I’m preparing some data with a view to carry out a multivariable logistic regression.

The dependent variable is LANDSLIDES, i.e. occurrence, and is dichotomous (YES/NO).

The independent variables are a collection of environmental factors, such as VEGETATION, SLOPE, ELEVATION, and ROCK TYPE, to name a few. Some of these are continuous (e.g. SLOPE) whilst some are categorical (e.g. VEGETATION).

Concentrating on the categorical variables and VEGETATION in particular, I have already carried out a Chi-square test that has indicated that it influences the occurrence of LANDSLIDES. From reading around, I understand that in multivariable logistic regression it is advisable that the dependent variables should be converted to dichotomous variables and my question is...

**how should I do this?**

After looking at the data and running a few exploratory LR analyses I thought of a possible way of proceeding and wanted to ask people opinions about it. My "methodology" is as follows.
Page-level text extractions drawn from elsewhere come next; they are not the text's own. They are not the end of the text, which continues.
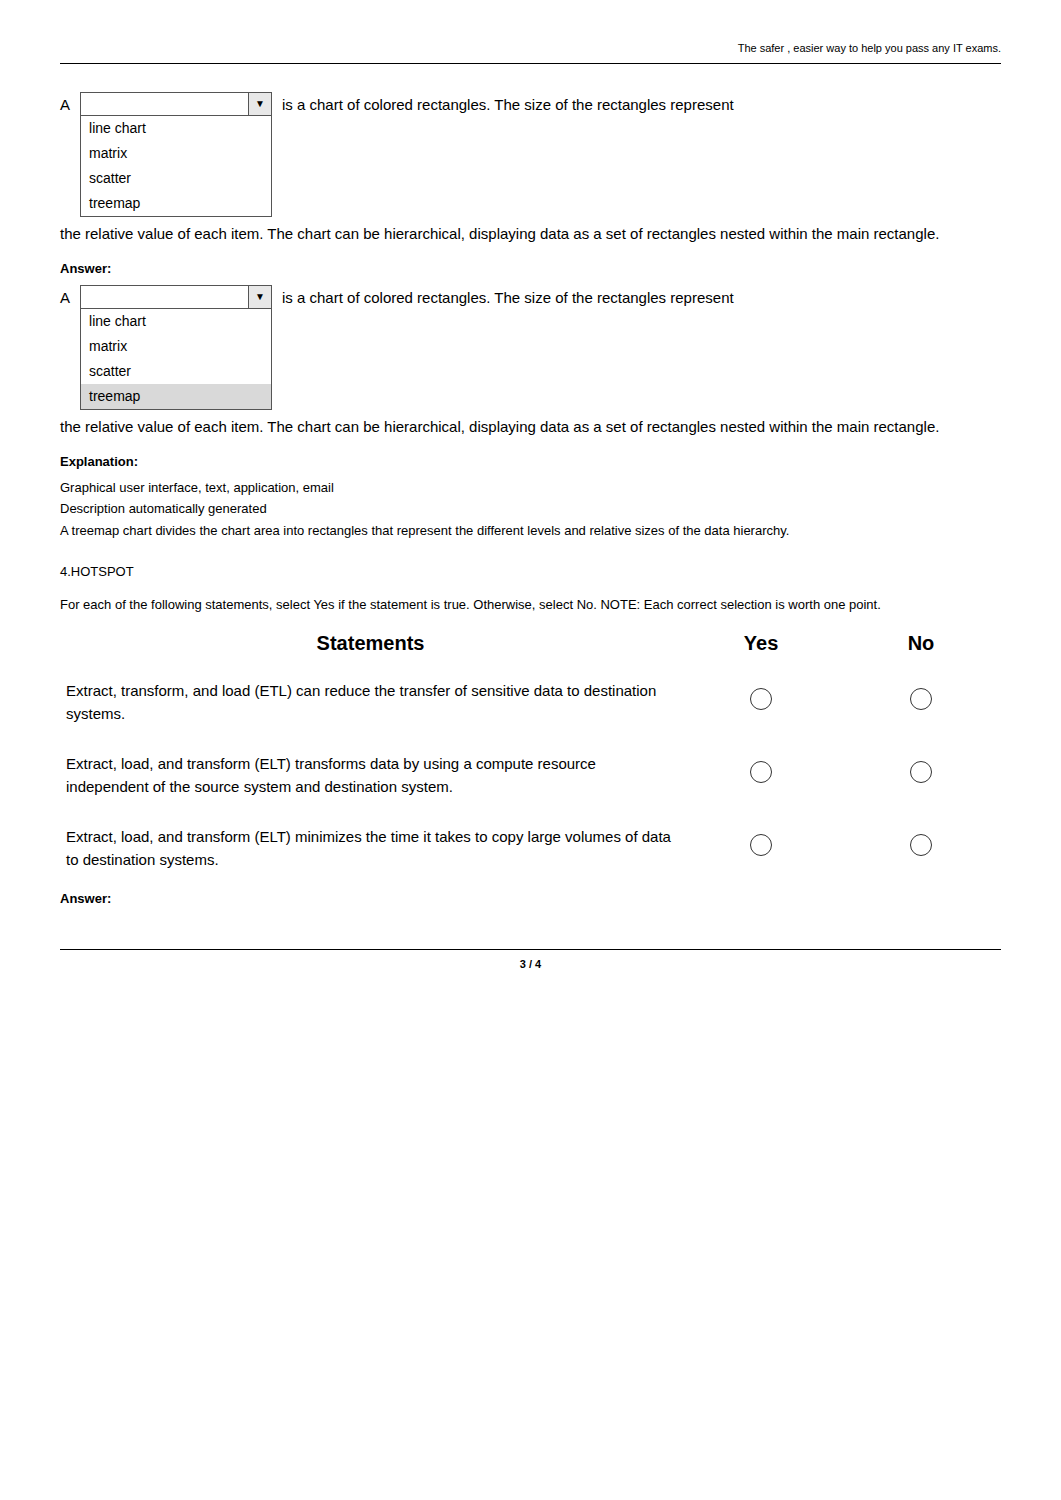The safer , easier way to help you pass any IT exams.
A
▼
line chart
matrix
scatter
treemap
is a chart of colored rectangles. The size of the rectangles represent
the relative value of each item. The chart can be hierarchical, displaying data as a set of rectangles nested within the main rectangle.
Answer:
A
▼
line chart
matrix
scatter
treemap
is a chart of colored rectangles. The size of the rectangles represent
the relative value of each item. The chart can be hierarchical, displaying data as a set of rectangles nested within the main rectangle.
Explanation:
Graphical user interface, text, application, email
Description automatically generated
A treemap chart divides the chart area into rectangles that represent the different levels and relative sizes of the data hierarchy.
4.HOTSPOT
For each of the following statements, select Yes if the statement is true. Otherwise, select No. NOTE: Each correct selection is worth one point.
| Statements | Yes | No |
| --- | --- | --- |
| Extract, transform, and load (ETL) can reduce the transfer of sensitive data to destination systems. | | |
| Extract, load, and transform (ELT) transforms data by using a compute resource independent of the source system and destination system. | | |
| Extract, load, and transform (ELT) minimizes the time it takes to copy large volumes of data to destination systems. | | |
Answer:
3 / 4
Firstly, by examining the contingency table for LANDSLIDES vs. VEGETATION (please see attachment), I've noticed that for several classes of vegetation there are no positive observations, i.e. in these classes landslides do not occur. My first step would be to combine these categories and give them a new value (

*OTHERS*).

Secondly, using the reclassed VEGETATION variable, run a bivariante logistic regression analysis of LANDSLIDES vs. VEGETATION, using the

*OTHERS*class as the reference class. In the resulting equation variables table, the coefficients (B) are either negative or positive. The negative values correspond to a reduced risk of LANDSLIDES whilst the positive values imply an increased risk. My idea was (1) to group the categories with negative coefficient values with the OTHERS category, and (2) group the categories with positive values, thereby creating a dichotomous variable. This variable would effectively have one class of vegetation types that "don't" cause landslides and one which "does".

I'm unsure whether this is sound and reliable, statistically speaking, and that's why I'm writing. If this is a good way of proceeding, I could then use the same method to reclass my other categorical variables before proceeding.

Many thanks in advance.

Matt

PS. I'm using SPSS.